Extracted material:
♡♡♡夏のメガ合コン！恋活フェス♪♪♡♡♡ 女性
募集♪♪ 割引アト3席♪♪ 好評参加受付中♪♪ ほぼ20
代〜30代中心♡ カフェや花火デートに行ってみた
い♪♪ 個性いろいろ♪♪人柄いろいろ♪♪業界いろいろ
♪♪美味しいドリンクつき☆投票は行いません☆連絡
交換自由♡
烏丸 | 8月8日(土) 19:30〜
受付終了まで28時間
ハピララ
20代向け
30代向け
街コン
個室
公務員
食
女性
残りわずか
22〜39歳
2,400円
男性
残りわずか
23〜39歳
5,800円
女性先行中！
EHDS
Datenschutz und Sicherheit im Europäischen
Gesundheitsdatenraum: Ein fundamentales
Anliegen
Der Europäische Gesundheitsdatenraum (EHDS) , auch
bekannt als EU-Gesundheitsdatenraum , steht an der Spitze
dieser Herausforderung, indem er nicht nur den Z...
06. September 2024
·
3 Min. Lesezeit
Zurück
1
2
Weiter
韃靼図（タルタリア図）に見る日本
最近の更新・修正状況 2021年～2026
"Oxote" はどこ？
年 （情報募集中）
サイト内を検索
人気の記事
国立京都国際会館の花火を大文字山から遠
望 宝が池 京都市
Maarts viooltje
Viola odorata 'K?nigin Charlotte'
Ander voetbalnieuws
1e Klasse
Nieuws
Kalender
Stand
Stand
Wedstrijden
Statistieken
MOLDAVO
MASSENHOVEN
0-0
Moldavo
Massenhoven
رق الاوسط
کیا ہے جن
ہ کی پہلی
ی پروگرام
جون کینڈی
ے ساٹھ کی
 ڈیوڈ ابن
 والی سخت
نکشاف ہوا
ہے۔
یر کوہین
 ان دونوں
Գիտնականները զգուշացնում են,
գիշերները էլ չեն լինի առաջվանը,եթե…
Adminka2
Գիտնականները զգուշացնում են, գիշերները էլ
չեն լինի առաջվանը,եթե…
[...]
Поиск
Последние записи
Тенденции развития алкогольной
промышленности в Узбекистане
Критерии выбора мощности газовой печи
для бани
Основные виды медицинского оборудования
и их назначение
---
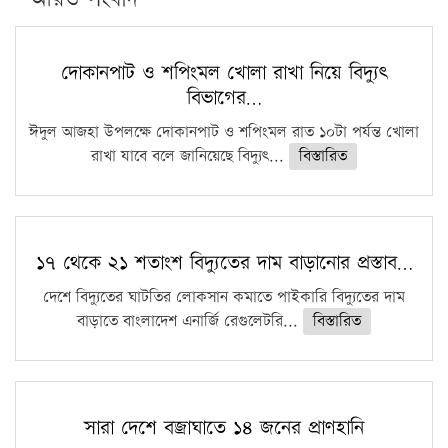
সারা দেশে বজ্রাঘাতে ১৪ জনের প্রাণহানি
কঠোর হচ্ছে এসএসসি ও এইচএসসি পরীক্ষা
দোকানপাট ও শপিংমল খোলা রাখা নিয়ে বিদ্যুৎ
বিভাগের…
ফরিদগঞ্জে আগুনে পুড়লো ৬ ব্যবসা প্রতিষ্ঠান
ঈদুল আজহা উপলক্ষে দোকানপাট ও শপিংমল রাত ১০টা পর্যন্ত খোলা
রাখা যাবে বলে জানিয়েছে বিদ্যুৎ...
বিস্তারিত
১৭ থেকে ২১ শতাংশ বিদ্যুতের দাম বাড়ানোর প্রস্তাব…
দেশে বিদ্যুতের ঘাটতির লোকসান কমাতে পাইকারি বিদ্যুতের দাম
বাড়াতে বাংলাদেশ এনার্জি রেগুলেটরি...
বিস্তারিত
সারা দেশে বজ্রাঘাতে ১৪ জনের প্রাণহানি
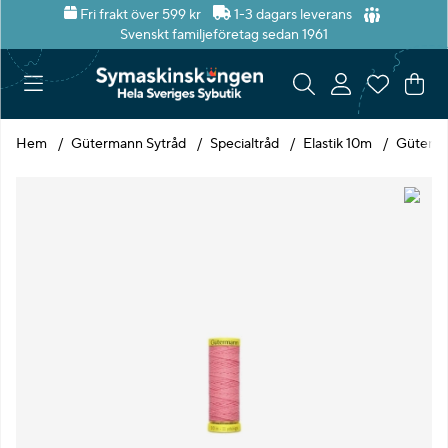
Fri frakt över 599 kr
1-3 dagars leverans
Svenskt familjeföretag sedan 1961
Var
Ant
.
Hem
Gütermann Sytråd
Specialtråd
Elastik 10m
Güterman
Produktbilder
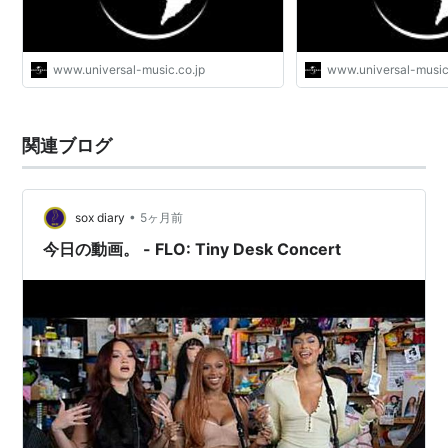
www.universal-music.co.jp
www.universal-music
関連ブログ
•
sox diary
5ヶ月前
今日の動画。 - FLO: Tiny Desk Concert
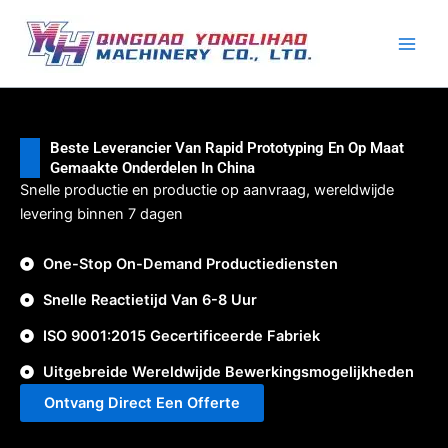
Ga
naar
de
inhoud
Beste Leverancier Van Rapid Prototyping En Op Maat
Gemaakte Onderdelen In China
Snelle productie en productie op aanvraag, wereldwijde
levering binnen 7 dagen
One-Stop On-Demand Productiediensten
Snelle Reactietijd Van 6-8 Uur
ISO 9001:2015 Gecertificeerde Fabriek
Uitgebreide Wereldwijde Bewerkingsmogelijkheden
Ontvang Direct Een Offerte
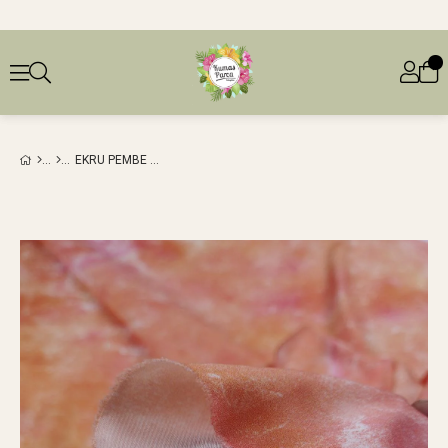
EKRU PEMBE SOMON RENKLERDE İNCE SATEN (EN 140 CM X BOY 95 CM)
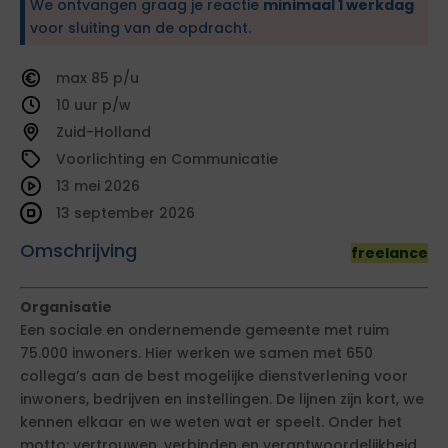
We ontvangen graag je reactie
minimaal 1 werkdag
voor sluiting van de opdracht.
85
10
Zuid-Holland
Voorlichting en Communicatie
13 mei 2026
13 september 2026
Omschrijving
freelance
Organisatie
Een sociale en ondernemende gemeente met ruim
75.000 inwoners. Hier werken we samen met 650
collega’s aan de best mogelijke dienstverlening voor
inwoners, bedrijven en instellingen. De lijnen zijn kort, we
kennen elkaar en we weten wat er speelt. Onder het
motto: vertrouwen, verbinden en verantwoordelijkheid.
...
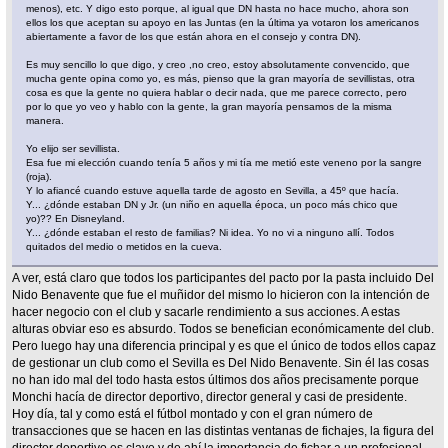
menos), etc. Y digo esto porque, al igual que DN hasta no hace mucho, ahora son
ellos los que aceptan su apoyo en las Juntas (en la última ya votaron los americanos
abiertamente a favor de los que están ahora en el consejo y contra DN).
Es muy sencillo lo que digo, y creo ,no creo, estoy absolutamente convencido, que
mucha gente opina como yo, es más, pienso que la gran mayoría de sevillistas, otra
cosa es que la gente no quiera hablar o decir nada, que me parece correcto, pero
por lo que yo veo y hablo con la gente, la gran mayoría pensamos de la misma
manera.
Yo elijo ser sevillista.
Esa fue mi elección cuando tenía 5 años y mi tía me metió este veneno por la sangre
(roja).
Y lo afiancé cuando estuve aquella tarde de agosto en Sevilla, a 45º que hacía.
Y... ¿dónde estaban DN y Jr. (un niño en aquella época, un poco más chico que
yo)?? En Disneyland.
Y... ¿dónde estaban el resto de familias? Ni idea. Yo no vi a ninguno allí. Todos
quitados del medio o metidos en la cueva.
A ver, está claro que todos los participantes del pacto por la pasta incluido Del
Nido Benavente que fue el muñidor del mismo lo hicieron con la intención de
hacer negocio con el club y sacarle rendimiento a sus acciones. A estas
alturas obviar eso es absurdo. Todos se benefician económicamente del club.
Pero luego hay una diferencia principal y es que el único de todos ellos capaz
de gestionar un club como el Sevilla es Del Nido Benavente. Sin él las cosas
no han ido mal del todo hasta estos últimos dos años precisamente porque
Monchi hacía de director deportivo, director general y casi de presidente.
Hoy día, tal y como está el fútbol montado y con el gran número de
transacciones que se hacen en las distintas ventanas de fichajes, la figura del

About this task: Which lines of the listing include the string "EHDS"? Pull them out.

Answer to this task:
EHDS
Der Europäische Gesundheitsdatenraum (EHDS) , auch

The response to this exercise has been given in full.